Banco Santander set aside Gabalfrisa, which inherited a ‘naive’ narrative of Article 267 TFEU more in line with giving a useful interpretation of EU law to the referring court. In simple words, at that time, the Court needed more preliminary rulings in taxation to apply EU law to this branch of law, which was an indissoluble part of the national sovereignty of the Member States. Notice that the first direct tax case, an infringement procedure – Avoir Fiscal (C-270/83) – was handed down in 1986.
Times change and mistrust in the EU integration process reflected in the threats to the rule of law in several Member States compelled the CJEU to protect Article 267 TFEU as one of the most suitable procedures to preserve EU fundamental rights. Only independent courts, which are secured from the pressures of the executive power, may challenge national legislation in breach of fundamental rights granted by EU law to EU citizens. That also explains the ‘hardening’ of the preliminary reference procedure against any breaches of the acte clair doctrine in cases like Ferreira da Silva (C-160/14) and Commission v France (C-416/17). It is vital that national courts request preliminary rulings on questions of EU law interpretation. Article 267 TFEU becomes a ‘sort of infringement procedure’ in the hands of the EU citizens to protect their EU fundamental rights in fruitful cooperation with independent judicial bodies.

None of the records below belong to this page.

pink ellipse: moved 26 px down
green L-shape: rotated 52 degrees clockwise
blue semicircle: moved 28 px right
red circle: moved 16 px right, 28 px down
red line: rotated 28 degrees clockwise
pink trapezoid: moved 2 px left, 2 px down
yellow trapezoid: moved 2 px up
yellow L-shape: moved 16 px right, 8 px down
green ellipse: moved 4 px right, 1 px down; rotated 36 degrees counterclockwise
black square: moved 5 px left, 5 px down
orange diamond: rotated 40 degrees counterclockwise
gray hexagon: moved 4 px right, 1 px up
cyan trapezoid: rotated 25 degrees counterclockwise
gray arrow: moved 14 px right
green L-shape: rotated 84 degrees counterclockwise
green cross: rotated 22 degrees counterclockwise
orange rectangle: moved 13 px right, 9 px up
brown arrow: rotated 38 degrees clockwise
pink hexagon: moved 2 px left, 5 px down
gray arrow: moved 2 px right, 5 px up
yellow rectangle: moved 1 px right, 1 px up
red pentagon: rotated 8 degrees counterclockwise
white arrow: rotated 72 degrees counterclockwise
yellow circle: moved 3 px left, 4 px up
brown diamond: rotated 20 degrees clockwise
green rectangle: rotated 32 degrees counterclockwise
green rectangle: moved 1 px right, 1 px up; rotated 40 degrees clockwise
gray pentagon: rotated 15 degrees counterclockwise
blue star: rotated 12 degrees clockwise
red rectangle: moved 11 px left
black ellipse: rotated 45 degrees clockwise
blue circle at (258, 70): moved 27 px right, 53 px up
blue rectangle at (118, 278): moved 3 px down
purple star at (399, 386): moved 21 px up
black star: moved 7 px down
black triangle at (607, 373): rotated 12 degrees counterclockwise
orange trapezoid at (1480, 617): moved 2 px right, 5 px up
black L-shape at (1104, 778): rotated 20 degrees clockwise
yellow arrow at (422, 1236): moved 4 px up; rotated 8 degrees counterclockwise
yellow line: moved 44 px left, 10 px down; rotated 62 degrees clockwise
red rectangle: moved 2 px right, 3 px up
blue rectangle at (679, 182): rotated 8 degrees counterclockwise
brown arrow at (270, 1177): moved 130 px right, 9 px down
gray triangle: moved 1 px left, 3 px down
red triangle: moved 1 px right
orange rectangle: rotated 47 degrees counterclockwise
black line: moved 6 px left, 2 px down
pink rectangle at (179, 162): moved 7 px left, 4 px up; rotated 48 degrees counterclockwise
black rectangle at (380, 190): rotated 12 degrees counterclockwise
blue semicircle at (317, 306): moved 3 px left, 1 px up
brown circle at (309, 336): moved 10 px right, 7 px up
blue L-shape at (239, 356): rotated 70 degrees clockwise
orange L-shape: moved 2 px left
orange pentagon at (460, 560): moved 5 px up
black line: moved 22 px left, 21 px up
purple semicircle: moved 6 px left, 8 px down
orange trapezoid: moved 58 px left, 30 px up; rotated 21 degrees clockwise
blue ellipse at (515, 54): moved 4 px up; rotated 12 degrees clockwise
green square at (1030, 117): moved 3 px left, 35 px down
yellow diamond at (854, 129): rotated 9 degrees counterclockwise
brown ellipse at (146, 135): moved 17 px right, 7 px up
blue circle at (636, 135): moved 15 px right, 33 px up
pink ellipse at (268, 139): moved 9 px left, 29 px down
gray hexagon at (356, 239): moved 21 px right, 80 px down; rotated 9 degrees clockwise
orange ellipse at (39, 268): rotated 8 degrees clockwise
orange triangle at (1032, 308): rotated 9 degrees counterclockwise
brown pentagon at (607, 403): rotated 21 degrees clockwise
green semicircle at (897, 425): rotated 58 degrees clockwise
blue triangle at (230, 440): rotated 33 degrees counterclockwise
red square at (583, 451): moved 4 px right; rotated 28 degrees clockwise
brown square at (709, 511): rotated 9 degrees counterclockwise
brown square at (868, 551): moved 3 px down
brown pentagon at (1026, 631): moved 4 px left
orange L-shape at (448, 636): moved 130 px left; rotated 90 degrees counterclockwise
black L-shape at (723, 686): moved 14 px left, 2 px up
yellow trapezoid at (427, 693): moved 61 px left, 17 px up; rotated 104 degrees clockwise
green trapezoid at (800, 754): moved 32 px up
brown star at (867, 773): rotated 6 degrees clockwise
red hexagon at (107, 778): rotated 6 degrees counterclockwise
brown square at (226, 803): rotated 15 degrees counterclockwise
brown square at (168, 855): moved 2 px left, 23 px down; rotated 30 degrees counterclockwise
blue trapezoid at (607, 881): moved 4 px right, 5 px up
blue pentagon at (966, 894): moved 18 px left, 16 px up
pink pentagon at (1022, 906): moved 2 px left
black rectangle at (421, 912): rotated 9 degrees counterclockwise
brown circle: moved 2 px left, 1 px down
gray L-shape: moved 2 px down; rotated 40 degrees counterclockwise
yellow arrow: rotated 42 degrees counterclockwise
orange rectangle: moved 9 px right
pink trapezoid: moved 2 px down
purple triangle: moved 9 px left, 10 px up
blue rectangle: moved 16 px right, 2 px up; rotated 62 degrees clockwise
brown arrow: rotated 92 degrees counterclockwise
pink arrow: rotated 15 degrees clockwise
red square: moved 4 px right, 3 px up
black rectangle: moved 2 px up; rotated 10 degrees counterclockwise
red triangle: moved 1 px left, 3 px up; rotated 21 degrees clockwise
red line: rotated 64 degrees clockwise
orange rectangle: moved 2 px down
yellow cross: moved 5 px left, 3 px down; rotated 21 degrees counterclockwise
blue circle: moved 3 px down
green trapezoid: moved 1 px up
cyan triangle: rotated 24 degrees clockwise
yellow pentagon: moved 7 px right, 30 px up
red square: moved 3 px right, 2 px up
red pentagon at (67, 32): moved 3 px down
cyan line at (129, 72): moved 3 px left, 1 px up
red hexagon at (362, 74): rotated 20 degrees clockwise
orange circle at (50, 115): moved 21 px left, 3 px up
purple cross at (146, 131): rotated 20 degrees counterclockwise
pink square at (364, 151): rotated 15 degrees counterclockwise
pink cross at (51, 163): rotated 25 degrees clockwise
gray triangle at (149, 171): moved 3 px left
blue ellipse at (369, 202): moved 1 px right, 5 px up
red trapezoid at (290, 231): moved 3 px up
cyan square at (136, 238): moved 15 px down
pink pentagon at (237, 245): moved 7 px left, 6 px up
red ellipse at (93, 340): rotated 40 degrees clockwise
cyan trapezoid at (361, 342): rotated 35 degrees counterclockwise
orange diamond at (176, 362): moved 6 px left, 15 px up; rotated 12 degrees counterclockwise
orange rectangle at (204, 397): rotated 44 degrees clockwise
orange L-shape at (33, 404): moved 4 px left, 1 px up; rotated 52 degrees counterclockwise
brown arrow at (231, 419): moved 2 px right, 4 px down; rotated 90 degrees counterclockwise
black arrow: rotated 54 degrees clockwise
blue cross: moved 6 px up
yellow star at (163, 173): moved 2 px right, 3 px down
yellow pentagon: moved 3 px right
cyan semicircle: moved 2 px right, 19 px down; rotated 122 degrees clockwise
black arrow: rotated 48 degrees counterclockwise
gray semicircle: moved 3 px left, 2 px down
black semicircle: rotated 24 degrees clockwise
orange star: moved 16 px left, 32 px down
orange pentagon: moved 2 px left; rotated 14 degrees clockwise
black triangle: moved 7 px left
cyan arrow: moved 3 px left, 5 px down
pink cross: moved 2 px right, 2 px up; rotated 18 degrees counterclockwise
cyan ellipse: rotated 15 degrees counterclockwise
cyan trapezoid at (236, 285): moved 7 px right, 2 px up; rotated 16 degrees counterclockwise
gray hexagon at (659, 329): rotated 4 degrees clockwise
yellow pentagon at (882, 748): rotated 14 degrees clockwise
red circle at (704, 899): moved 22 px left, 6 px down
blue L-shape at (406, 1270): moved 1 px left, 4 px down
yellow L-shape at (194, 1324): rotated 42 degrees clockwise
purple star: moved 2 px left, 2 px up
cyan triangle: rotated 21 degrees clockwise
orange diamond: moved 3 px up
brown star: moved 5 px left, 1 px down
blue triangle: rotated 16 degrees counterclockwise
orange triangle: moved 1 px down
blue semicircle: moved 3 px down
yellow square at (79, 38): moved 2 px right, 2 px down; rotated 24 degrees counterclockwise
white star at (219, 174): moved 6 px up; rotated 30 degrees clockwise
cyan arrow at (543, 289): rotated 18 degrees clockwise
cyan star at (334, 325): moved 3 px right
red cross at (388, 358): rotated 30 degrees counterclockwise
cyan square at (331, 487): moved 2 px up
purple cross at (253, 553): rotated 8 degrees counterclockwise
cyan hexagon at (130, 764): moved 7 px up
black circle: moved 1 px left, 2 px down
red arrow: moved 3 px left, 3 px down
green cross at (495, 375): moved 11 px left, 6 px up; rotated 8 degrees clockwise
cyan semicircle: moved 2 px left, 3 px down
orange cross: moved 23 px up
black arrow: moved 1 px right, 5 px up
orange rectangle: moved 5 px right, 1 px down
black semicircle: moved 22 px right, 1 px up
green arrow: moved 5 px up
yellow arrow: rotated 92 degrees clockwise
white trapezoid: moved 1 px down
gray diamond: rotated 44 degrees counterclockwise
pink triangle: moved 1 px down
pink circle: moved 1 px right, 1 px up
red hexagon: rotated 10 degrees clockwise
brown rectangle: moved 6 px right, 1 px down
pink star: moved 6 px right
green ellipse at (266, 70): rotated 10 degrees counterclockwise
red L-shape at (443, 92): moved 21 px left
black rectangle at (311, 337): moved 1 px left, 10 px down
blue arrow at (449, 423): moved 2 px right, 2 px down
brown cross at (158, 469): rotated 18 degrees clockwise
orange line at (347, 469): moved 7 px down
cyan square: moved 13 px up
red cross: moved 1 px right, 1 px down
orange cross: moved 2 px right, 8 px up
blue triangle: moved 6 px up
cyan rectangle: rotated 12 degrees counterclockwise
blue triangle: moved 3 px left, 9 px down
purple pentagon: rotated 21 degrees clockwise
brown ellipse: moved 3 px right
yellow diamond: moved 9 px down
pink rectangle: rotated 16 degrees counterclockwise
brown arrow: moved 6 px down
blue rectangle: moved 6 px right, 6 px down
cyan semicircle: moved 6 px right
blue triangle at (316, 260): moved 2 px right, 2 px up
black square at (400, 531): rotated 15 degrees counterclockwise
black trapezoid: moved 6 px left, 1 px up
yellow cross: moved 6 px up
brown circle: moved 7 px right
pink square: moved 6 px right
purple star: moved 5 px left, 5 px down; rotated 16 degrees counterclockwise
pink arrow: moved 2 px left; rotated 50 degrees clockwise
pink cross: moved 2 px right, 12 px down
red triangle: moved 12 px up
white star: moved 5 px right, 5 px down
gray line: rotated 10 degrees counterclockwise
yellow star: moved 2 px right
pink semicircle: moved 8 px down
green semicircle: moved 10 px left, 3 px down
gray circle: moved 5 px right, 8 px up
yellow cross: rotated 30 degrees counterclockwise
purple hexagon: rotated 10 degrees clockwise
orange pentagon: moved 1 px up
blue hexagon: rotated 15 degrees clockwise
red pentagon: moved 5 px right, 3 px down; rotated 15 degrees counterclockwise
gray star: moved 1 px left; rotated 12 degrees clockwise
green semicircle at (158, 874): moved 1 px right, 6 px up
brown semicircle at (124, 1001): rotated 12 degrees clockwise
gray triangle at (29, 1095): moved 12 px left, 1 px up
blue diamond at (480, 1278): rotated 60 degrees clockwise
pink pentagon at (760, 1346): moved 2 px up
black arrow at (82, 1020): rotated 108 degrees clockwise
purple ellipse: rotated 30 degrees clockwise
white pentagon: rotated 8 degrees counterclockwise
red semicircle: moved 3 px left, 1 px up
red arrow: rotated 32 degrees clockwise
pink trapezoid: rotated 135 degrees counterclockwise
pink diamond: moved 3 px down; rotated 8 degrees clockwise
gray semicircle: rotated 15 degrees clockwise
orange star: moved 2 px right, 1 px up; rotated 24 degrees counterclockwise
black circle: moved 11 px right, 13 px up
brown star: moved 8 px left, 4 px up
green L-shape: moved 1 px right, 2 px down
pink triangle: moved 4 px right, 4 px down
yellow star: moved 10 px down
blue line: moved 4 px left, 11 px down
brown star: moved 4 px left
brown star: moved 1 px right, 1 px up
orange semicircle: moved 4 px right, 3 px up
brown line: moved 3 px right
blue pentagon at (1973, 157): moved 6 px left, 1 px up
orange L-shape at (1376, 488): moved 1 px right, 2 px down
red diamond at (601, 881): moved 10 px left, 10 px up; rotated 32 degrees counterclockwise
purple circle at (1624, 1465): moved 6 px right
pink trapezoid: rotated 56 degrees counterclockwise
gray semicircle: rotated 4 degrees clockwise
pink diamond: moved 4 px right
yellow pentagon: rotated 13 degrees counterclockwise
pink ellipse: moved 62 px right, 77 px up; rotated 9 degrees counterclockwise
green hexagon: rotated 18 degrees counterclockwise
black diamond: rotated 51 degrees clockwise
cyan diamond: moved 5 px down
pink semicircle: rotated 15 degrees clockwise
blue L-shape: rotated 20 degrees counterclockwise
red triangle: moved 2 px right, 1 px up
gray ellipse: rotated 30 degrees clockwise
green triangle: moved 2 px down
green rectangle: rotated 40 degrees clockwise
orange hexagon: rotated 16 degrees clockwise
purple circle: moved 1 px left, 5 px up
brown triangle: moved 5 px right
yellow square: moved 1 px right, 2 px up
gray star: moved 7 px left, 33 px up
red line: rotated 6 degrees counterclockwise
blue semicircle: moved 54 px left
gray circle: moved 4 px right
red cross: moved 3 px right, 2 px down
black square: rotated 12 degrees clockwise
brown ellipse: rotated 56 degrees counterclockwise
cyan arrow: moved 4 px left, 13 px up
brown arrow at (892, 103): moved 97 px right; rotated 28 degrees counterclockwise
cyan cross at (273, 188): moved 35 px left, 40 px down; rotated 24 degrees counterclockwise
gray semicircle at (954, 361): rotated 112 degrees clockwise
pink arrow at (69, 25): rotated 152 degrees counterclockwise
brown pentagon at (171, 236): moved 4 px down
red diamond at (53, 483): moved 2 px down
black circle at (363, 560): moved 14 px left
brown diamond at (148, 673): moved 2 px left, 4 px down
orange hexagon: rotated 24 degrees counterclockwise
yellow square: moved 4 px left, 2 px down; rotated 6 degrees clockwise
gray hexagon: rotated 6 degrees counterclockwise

Ricardo Garcia Antón is Assistant Professor of Tax Economics at Tilburg University (Fiscal Institute Tilburg) and former Associate Researcher at the IBFD. His PhD at the European University Institute examined the preliminary reference procedure and its interplay with case law in direct taxation. On the notion of ‘court’ under Article 267 TFEU, Ricardo published ‘Ceci n’est pas une pipe: the notion of Tax Court under Article 267 of the TFEU’ in European Taxation Vol. 55 (2015), no. 11, pp 515-522.